> **PROBLEM DETAILS**: As the answer, give every line of the records that includes the word "elbow".

--- START ---

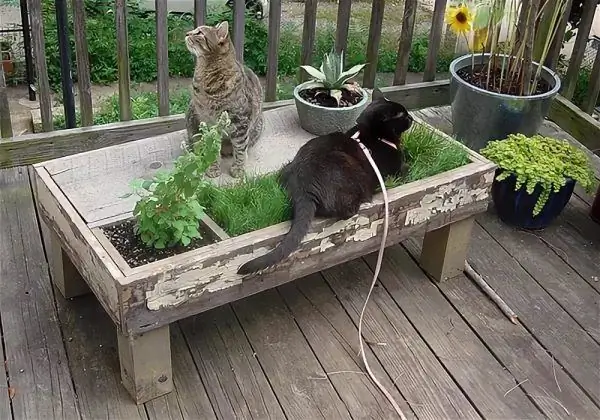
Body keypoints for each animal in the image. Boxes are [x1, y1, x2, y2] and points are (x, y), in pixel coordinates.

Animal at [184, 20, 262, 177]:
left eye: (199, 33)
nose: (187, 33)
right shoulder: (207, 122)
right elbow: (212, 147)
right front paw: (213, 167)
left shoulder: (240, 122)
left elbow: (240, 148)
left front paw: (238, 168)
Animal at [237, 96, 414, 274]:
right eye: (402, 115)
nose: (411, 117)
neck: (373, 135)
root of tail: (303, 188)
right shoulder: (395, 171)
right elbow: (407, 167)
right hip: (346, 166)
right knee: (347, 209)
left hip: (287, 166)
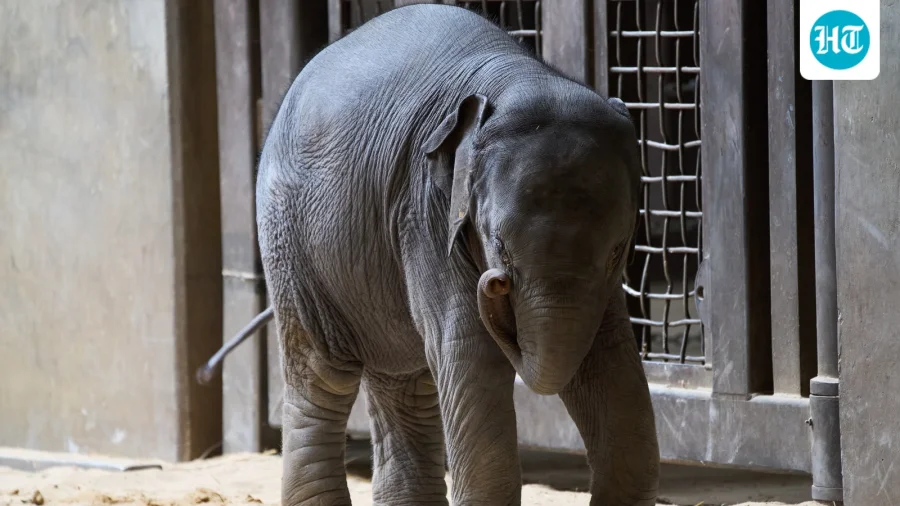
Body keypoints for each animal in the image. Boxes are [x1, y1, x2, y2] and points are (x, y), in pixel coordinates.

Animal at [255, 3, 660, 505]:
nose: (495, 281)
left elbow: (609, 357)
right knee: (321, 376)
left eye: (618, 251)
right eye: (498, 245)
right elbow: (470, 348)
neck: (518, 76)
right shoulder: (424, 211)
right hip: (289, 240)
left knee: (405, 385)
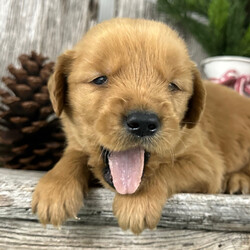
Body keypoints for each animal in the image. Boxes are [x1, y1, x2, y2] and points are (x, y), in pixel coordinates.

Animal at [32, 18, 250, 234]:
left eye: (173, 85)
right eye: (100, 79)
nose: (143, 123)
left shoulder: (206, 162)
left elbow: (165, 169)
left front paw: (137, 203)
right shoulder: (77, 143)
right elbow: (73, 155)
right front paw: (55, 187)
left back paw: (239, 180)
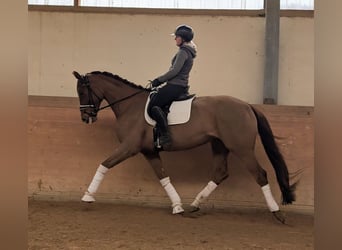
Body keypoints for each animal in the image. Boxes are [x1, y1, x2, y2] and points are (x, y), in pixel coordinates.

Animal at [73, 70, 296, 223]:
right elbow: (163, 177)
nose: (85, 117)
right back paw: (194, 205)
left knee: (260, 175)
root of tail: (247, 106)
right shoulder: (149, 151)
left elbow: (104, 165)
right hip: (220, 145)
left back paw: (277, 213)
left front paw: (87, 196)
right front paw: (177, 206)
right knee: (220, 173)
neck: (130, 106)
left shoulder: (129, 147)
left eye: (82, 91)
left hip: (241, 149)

--- END ---

> **ANSWER SPACE**:
right elbow: (212, 147)
left elbow: (240, 148)
right elbow: (407, 167)
left elbow: (609, 357)
right elbow: (470, 348)
left elbow: (165, 169)
right elbow: (73, 155)
right elbow: (163, 177)
left elbow: (104, 165)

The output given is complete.